6. John Toomer (1894-1967)
Born in Washington, DC, Jean Toomer came from a mixed white and black family, and his grandfather had served as the first black governor of the United States during Reconstruction. After attending City College of New York, Toomer wrote poetry and prose for several years, then moved to Georgia in 1921 to take up a teaching position. The experience of returning to her family’s Southern roots inspired her novel Cane (1923), an experimental hybrid of fictional prose, dramatic dialogue, and poetry that has been hailed as an important example of literary modernism. Toomer embraced the spiritual teachings of influential philosopher George Gurdjieff and taught workshops in Harlem and elsewhere. While he continued to write, his later works failed to find an audience. He then adopted the Quaker religion and lived as a recluse in the years before his death.
7.Nella Larsen (1891-1964)
The daughter of a white mother from Denmark and a black West Indian father, Nella Larsen was raised in a predominantly white environment in Chicago after her father disappeared and her mother remarried to a white Dane. She studied nursing at a school in the Bronx created to train black nurses and returned to work there in 1916. Alongside her husband, the eminent black physicist Elmer Imes, Larsen joined the flourishing intellectual and cultural circles of Harlem; she later graduated from the New York Public Library Teaching Program.
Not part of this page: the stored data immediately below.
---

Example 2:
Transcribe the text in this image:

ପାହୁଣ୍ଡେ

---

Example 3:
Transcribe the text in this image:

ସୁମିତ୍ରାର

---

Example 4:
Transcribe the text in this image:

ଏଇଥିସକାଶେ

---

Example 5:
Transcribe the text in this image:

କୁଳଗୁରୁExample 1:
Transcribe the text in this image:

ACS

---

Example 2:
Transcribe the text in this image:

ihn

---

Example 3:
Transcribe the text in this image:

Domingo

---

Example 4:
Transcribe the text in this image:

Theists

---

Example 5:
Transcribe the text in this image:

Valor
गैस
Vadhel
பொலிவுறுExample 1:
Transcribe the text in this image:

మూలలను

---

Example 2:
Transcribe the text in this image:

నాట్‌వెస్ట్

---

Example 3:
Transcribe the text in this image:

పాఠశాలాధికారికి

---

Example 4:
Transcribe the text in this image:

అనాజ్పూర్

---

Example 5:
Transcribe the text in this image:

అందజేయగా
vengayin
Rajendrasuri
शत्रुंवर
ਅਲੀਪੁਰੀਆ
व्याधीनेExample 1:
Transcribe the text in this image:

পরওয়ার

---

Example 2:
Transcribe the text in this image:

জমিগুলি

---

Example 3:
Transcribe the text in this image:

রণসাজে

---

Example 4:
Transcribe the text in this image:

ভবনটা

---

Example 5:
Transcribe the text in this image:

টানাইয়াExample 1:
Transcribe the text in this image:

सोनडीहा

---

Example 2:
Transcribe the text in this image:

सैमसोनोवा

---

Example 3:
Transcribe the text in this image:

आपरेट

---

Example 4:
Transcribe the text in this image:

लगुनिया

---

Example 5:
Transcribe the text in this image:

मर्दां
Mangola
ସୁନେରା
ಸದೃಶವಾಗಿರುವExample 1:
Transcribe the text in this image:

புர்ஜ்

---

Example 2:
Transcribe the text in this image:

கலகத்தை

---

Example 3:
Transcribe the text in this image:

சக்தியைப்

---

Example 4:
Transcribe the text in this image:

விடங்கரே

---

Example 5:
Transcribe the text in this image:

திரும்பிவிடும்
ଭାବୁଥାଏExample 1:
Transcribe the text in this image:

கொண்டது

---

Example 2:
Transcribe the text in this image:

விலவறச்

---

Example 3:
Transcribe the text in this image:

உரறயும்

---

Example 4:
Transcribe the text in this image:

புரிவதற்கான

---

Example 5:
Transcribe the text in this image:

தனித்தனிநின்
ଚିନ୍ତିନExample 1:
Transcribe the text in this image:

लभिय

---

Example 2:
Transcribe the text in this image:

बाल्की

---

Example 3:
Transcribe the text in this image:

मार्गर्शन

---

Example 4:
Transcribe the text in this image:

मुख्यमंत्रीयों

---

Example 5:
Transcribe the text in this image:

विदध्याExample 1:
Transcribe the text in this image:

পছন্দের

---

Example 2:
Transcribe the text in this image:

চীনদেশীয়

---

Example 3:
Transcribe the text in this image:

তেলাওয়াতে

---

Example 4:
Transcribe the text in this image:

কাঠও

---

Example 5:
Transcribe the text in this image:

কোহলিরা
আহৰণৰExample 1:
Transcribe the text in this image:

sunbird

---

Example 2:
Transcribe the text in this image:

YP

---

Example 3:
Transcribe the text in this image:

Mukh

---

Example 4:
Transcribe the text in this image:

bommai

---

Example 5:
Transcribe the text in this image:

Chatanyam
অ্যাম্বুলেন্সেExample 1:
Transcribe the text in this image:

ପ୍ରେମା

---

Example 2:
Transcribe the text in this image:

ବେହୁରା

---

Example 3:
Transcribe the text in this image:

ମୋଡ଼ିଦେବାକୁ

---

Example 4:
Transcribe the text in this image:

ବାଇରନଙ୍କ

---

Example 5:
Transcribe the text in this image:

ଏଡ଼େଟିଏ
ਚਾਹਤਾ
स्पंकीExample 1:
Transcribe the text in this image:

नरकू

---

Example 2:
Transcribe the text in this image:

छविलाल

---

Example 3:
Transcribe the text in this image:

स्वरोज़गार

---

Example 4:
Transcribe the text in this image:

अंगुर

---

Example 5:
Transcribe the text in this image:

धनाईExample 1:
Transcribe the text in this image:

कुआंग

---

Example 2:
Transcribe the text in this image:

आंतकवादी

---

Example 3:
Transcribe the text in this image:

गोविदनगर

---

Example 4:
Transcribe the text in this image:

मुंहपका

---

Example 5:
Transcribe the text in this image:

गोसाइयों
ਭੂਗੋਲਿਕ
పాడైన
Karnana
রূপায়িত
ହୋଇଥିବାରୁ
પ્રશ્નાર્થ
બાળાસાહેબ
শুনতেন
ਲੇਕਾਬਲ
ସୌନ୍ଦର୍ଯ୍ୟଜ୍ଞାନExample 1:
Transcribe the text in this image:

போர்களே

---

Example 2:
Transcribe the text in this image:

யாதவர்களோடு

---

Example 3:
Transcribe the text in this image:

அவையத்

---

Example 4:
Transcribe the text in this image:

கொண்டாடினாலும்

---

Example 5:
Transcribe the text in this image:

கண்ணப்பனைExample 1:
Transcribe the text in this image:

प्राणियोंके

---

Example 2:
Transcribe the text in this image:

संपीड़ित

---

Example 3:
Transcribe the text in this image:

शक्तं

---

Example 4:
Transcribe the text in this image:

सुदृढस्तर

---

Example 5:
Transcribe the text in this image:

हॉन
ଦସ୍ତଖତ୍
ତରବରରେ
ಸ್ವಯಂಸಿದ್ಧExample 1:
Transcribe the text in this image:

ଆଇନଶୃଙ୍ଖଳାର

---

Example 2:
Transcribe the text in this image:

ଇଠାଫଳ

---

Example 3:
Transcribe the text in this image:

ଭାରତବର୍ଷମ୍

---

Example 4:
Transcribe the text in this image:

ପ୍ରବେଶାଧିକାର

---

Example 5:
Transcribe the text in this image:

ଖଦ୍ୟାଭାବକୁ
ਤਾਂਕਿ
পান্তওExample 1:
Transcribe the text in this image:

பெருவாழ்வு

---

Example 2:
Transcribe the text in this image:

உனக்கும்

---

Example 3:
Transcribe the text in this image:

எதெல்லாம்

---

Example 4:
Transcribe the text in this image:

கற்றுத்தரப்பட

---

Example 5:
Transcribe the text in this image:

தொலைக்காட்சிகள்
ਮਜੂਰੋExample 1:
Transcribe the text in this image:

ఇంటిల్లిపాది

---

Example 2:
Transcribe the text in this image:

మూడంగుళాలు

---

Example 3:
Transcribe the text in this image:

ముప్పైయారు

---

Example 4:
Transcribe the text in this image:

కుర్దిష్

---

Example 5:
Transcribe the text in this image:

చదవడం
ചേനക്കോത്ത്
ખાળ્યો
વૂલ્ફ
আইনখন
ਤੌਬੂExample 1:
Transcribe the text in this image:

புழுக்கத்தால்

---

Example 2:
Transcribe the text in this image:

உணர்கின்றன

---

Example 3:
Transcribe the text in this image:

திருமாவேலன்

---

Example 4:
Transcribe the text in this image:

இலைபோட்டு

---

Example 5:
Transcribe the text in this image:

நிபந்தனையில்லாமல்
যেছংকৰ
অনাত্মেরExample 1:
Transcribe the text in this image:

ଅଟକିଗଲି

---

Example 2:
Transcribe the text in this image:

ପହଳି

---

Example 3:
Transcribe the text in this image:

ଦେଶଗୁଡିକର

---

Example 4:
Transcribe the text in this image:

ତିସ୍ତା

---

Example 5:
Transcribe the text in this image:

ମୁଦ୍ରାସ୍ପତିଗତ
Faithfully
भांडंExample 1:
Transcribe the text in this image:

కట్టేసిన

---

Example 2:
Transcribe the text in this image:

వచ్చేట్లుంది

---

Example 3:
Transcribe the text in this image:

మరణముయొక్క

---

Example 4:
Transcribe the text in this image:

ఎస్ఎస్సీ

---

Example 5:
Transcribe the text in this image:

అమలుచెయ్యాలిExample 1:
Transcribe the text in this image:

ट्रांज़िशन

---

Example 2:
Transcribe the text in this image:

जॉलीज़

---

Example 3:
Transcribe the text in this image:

In 1928, she published the autobiographical novel Quicksands, followed by Who passed (1929), both of which featured mixed-race protagonists and complex dynamics of urban life, racial consciousness, and sexuality. Larsen became the first black woman to win a Guggenheim Fellowship in 1930, but accusations of plagiarism and a disintegrating marriage soon helped derail her literary career. She eventually stopped publishing and returned to nursing in the last decades of her life.